**INSTRUCTIONS FOR THE TASK:** Copy the data that follows exactly as it is, excluding all pictures.

**** DATA ****

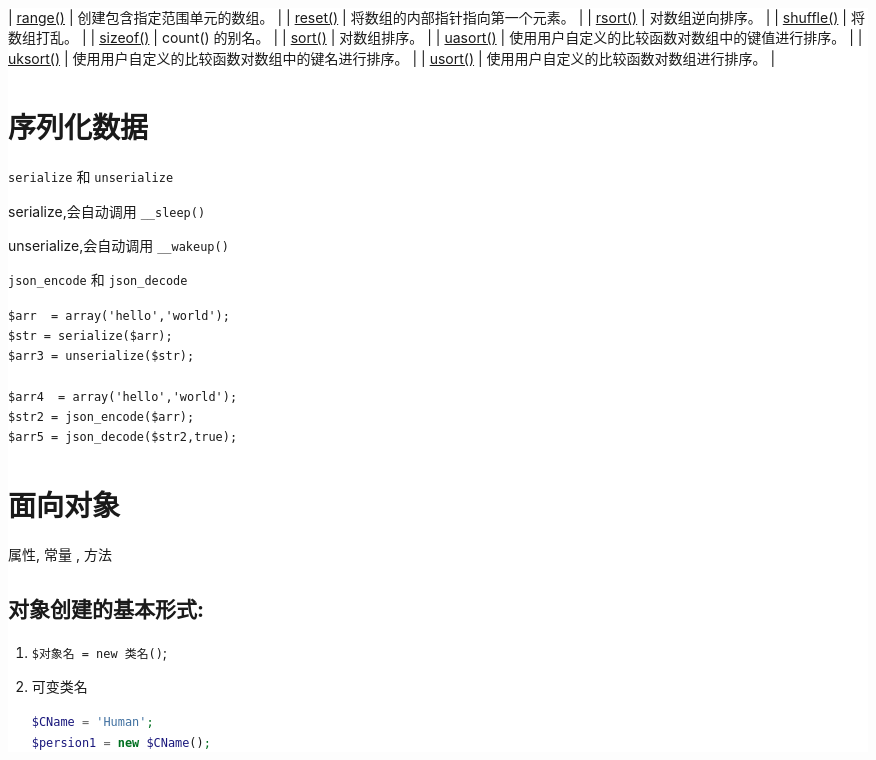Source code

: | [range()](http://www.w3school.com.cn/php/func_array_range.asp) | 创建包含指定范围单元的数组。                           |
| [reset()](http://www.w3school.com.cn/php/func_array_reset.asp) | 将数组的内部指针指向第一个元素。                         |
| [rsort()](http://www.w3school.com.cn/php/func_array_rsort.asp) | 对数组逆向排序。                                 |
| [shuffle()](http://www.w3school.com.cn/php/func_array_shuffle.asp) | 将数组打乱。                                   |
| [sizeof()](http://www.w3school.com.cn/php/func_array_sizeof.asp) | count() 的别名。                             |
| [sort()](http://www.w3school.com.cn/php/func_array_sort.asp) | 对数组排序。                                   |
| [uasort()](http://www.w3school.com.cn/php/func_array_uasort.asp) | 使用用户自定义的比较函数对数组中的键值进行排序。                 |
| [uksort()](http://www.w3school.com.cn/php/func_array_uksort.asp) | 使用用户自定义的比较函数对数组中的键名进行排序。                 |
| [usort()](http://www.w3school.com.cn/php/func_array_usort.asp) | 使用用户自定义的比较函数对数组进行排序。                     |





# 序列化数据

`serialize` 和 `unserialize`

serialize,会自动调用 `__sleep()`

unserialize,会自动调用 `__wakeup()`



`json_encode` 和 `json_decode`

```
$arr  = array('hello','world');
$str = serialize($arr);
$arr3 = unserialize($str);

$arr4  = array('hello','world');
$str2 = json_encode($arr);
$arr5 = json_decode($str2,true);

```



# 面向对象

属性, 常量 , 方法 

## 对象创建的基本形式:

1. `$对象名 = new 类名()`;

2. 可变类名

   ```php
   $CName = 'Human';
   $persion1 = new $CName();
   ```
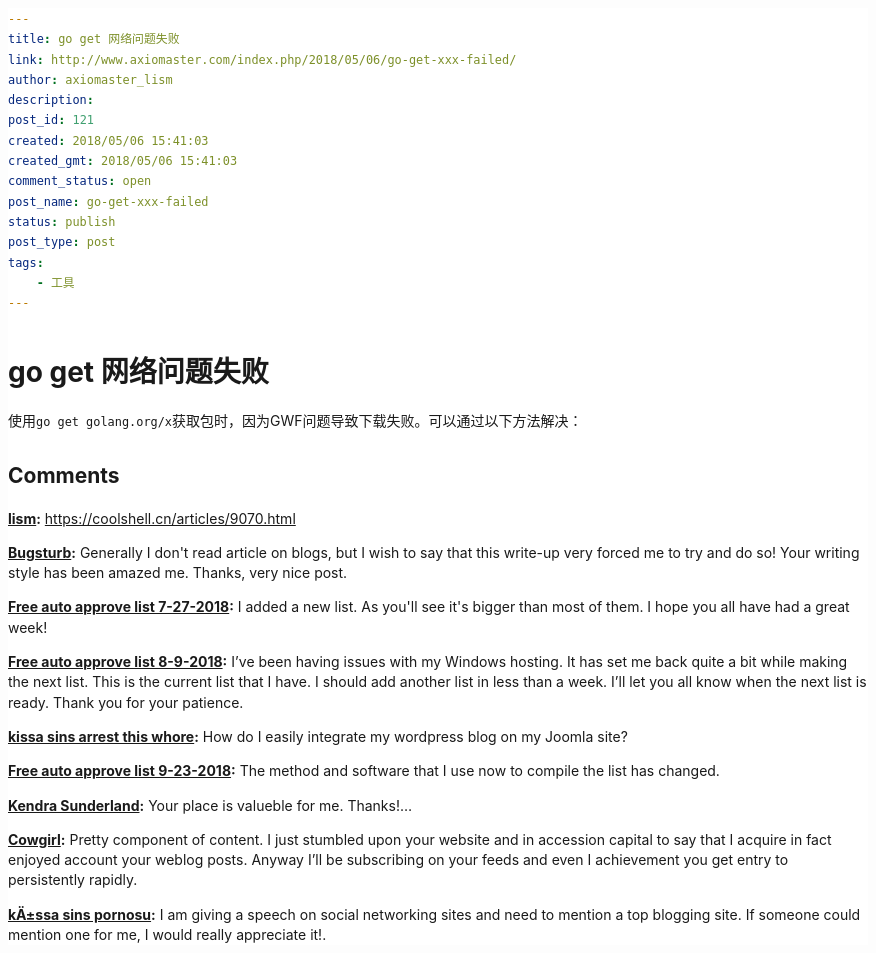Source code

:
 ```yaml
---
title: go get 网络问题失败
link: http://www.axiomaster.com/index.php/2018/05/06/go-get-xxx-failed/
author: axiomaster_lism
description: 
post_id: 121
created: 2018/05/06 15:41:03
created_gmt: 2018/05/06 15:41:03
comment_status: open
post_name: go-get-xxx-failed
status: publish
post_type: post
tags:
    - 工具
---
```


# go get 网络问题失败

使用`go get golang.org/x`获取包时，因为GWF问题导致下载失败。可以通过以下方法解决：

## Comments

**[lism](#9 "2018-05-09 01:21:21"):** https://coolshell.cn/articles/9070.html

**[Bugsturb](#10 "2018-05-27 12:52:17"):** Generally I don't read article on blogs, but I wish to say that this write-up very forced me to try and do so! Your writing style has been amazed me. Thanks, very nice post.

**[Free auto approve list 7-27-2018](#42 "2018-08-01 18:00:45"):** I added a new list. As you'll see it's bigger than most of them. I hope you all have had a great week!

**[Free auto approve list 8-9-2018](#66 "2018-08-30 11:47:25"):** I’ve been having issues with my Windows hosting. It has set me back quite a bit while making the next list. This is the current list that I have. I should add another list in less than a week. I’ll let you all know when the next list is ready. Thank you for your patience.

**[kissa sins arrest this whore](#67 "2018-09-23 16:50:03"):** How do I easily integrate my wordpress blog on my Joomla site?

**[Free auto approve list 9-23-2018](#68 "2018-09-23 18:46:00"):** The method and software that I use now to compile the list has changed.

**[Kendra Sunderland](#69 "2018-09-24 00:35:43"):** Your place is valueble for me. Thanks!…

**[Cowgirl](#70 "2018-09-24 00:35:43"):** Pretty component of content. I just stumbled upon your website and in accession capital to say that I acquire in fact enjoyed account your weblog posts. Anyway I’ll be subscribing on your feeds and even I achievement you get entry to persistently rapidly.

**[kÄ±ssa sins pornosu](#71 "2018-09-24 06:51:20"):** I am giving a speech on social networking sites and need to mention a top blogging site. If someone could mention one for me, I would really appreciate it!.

****

**EXERCISE SOLUTION:**
Source code

: | [range()](http://www.w3school.com.cn/php/func_array_range.asp) | 创建包含指定范围单元的数组。                           |
| [reset()](http://www.w3school.com.cn/php/func_array_reset.asp) | 将数组的内部指针指向第一个元素。                         |
| [rsort()](http://www.w3school.com.cn/php/func_array_rsort.asp) | 对数组逆向排序。                                 |
| [shuffle()](http://www.w3school.com.cn/php/func_array_shuffle.asp) | 将数组打乱。                                   |
| [sizeof()](http://www.w3school.com.cn/php/func_array_sizeof.asp) | count() 的别名。                             |
| [sort()](http://www.w3school.com.cn/php/func_array_sort.asp) | 对数组排序。                                   |
| [uasort()](http://www.w3school.com.cn/php/func_array_uasort.asp) | 使用用户自定义的比较函数对数组中的键值进行排序。                 |
| [uksort()](http://www.w3school.com.cn/php/func_array_uksort.asp) | 使用用户自定义的比较函数对数组中的键名进行排序。                 |
| [usort()](http://www.w3school.com.cn/php/func_array_usort.asp) | 使用用户自定义的比较函数对数组进行排序。                     |





# 序列化数据

`serialize` 和 `unserialize`

serialize,会自动调用 `__sleep()`

unserialize,会自动调用 `__wakeup()`



`json_encode` 和 `json_decode`

```
$arr  = array('hello','world');
$str = serialize($arr);
$arr3 = unserialize($str);

$arr4  = array('hello','world');
$str2 = json_encode($arr);
$arr5 = json_decode($str2,true);

```



# 面向对象

属性, 常量 , 方法 

## 对象创建的基本形式:

1. `$对象名 = new 类名()`;

2. 可变类名

   ```php
   $CName = 'Human';
   $persion1 = new $CName();
   ```
Source code

:
 ```yaml
---
title: go get 网络问题失败
link: http://www.axiomaster.com/index.php/2018/05/06/go-get-xxx-failed/
author: axiomaster_lism
description: 
post_id: 121
created: 2018/05/06 15:41:03
created_gmt: 2018/05/06 15:41:03
comment_status: open
post_name: go-get-xxx-failed
status: publish
post_type: post
tags:
    - 工具
---
```


# go get 网络问题失败

使用`go get golang.org/x`获取包时，因为GWF问题导致下载失败。可以通过以下方法解决：

## Comments

**[lism](#9 "2018-05-09 01:21:21"):** https://coolshell.cn/articles/9070.html

**[Bugsturb](#10 "2018-05-27 12:52:17"):** Generally I don't read article on blogs, but I wish to say that this write-up very forced me to try and do so! Your writing style has been amazed me. Thanks, very nice post.

**[Free auto approve list 7-27-2018](#42 "2018-08-01 18:00:45"):** I added a new list. As you'll see it's bigger than most of them. I hope you all have had a great week!

**[Free auto approve list 8-9-2018](#66 "2018-08-30 11:47:25"):** I’ve been having issues with my Windows hosting. It has set me back quite a bit while making the next list. This is the current list that I have. I should add another list in less than a week. I’ll let you all know when the next list is ready. Thank you for your patience.

**[kissa sins arrest this whore](#67 "2018-09-23 16:50:03"):** How do I easily integrate my wordpress blog on my Joomla site?

**[Free auto approve list 9-23-2018](#68 "2018-09-23 18:46:00"):** The method and software that I use now to compile the list has changed.

**[Kendra Sunderland](#69 "2018-09-24 00:35:43"):** Your place is valueble for me. Thanks!…

**[Cowgirl](#70 "2018-09-24 00:35:43"):** Pretty component of content. I just stumbled upon your website and in accession capital to say that I acquire in fact enjoyed account your weblog posts. Anyway I’ll be subscribing on your feeds and even I achievement you get entry to persistently rapidly.

**[kÄ±ssa sins pornosu](#71 "2018-09-24 06:51:20"):** I am giving a speech on social networking sites and need to mention a top blogging site. If someone could mention one for me, I would really appreciate it!.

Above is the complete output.